Ultrasound-Assisted Extraction of Bioactive Compounds From Black Pine (Pinus nigra) Bark: Optimization and Evaluation of Their In Vitro Bioactivities

Abstract

In the present study, the effects of extraction temperature, extraction time, and ultrasonic power on extraction yield, ferric reducing antioxidant power (FRAP), total phenolic content (TPC), ABTS activities, as well as total condensed tannin (TCT) content of black pine bark extracts (PBE) were specified using the Box-Behnken experimental design. The current study also shed light on their potential anticancer, antimicrobial, antidiabetic, and anticholinesterase activities at the estimated optimal conditions. The estimated optimal conditions to achieve maximum TPC (128.00 mg GAE [gallic acid equivalent]/g of dried bark extract [dbe]), TCT (22.08 mg CE (catechin equivalents)/g of dbe), FRAP (649.49 mg TEAC (trolox equivalent antioxidant capacity)/g of dbe) and ABTS activities (802.04 mg TEAC/g of dbe) were as follows: extraction temperature of 32.52 degrees C, extraction time of 7.43 min, and ultrasonic power of 110.68 W for PBE. Additionally, phenolic and organic compounds most commonly found in PBE were succinic acid (16.35 mg/100 g), gentisic acid (7.58 mg/100 g), and oxalic acid (6.81 mg/100 g), respectively, based on the LC-MS/MS analysis.

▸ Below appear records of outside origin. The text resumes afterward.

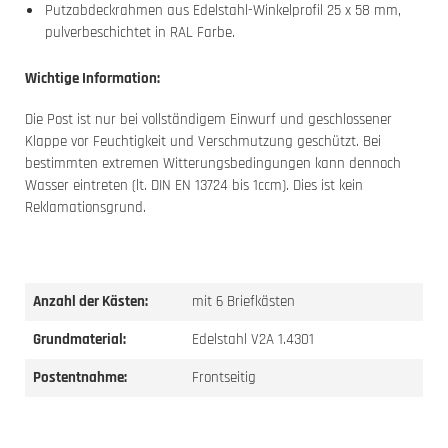
Putzabdeckrahmen aus Edelstahl-Winkelprofil 25 x 58 mm,
pulverbeschichtet in RAL Farbe.
Wichtige Information:
Die Post ist nur bei vollständigem Einwurf und geschlossener
Klappe vor Feuchtigkeit und Verschmutzung geschützt. Bei
bestimmten extremen Witterungsbedingungen kann dennoch
Wasser eintreten (lt. DIN EN 13724 bis 1ccm). Dies ist kein
Reklamationsgrund.
Anzahl der Kästen:
mit 6 Briefkästen
Grundmaterial:
Edelstahl V2A 1.4301
Postentnahme:
Frontseitig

Furthermore, PBE exhibited weak cytotoxicity across all tested cells (Caco-2, MIA PaCa-2, and HEK-293); however, its cytotoxic effects were slightly less pronounced in the healthy HEK-293 cells compared to the Caco-2 and MIA PaCa-2 cancer cells. Accordingly, PBE showed stronger antidiabetic activity than acarbose, the reference antidiabetic drug, with half-maximal inhibitory concentration (IC50) values of 0.38 mg/mL and 0.46 mg/mL against alpha-glucosidase and alpha-amylase, respectively, compared to acarbose's IC50 values of 0.72 mg/mL and 0.66 mg/mL. At 2 mg/mL, PBE showed moderate anticholinesterase activity, inhibiting acetylcholinesterase (AChE) by 57.26% and butylcholinesterase (BChE) by 48.35%, compared to the stronger effects of galantamine hydrobromide, which inhibited AChE by 88.57% and BChE by 85.72%. These findings highlighted the potential of PBE as a natural source of bioactive compounds with diverse biological activities, including antioxidant, antidiabetic, anticancer, and anticholinesterase properties.